**Turbulent black holes grow fractal skins as they feed**

by Lisa Grossman – newscientist

Feeding black holes develop a fractal skin as they grow. That’s the conclusion of simulations that take advantage of a correlation between fluid dynamics and gravity.

“We showed that when you throw stuff into a black hole, the surface of the black hole responds like a fluid – and in particular, it can become turbulent,” says Allan Adams at the Massachusetts Institute of Technology. “More precisely, the horizon itself becomes a fractal.”

Fractals are mathematical sets that show self-similar patterns: zoom in on one part of a fractal drawing, like the famous Mandelbrot set, and the smaller portion will look nearly the same as the original image. Objects with fractal geometries show up all over nature, from clouds to the coast of England.

---

■ Given task 1
Update everything in the black hole article from "by Lisa Grossman" down to "dynamics and gravity.", changing "simulations" to "computer models".
■ Given task 2
Write what comes next in the black hole article, picking up after its last sentence.
You won't need the data that comes after this.

Items drawn from a data source
---

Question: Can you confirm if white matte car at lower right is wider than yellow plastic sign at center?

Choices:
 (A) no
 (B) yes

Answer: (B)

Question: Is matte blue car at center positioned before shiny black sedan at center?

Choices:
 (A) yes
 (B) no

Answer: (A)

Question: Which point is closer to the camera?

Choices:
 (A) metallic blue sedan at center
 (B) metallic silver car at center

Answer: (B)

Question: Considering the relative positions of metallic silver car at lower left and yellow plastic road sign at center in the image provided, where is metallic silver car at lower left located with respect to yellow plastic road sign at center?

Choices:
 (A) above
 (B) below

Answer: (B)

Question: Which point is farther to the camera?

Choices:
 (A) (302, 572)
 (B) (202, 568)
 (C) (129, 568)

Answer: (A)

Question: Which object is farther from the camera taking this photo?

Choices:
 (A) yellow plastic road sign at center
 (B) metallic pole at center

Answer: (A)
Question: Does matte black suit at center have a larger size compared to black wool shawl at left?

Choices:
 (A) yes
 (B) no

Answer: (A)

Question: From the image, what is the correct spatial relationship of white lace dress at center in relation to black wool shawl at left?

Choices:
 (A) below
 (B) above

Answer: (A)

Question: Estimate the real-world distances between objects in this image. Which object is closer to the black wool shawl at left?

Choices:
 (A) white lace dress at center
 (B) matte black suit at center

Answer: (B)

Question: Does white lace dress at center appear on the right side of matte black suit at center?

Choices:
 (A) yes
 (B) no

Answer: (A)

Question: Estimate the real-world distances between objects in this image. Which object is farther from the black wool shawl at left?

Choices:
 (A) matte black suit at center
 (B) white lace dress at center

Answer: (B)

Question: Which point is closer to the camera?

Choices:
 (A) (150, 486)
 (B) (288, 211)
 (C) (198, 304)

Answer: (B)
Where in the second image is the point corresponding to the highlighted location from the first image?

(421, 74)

---

■ Reply 1
by Lisa Grossman – newscientist

Feeding black holes develop a fractal skin as they grow. That’s the conclusion of computer models that take advantage of a correlation between fluid dynamics and gravity.

■ Reply 2
Adams and his colleagues have now found evidence that fractal behaviour occurs in an unexpected place: on the surface of a feeding black hole. Black holes grow by devouring matter that falls into them; the black hole at the centre of our galaxy is due to feast on a gas cloud later this year. But the details of how feeding black holes grow, and how this might affect their host galaxies, are still unknown.

**Milky black hole**

To investigate what the horizon of a black hole looks like at mealtime, Adams took advantage of a mathematical duality between Einstein’s equations of general relativity – which describe gravity near black holes – and fluid dynamics. Physicists showed in 2007 that the equations describing fluids and black holes can be translated back and forth. Playing these mathematical games can give insights into both systems – if a particular behaviour is simpler in one regime, it can give physicists intuition about how things work in the other.

Adams and his colleagues were curious about turbulence, a kind of churning fluid flow that shows up everywhere in fluid dynamics, from the way milk behaves in coffee to the way air moves beneath a plane’s wings.

“We have this duality between fluids and black holes, and we know the fluids do something fascinating, they go turbulent,” says Adams. “But we have no idea how that translates on the black hole.”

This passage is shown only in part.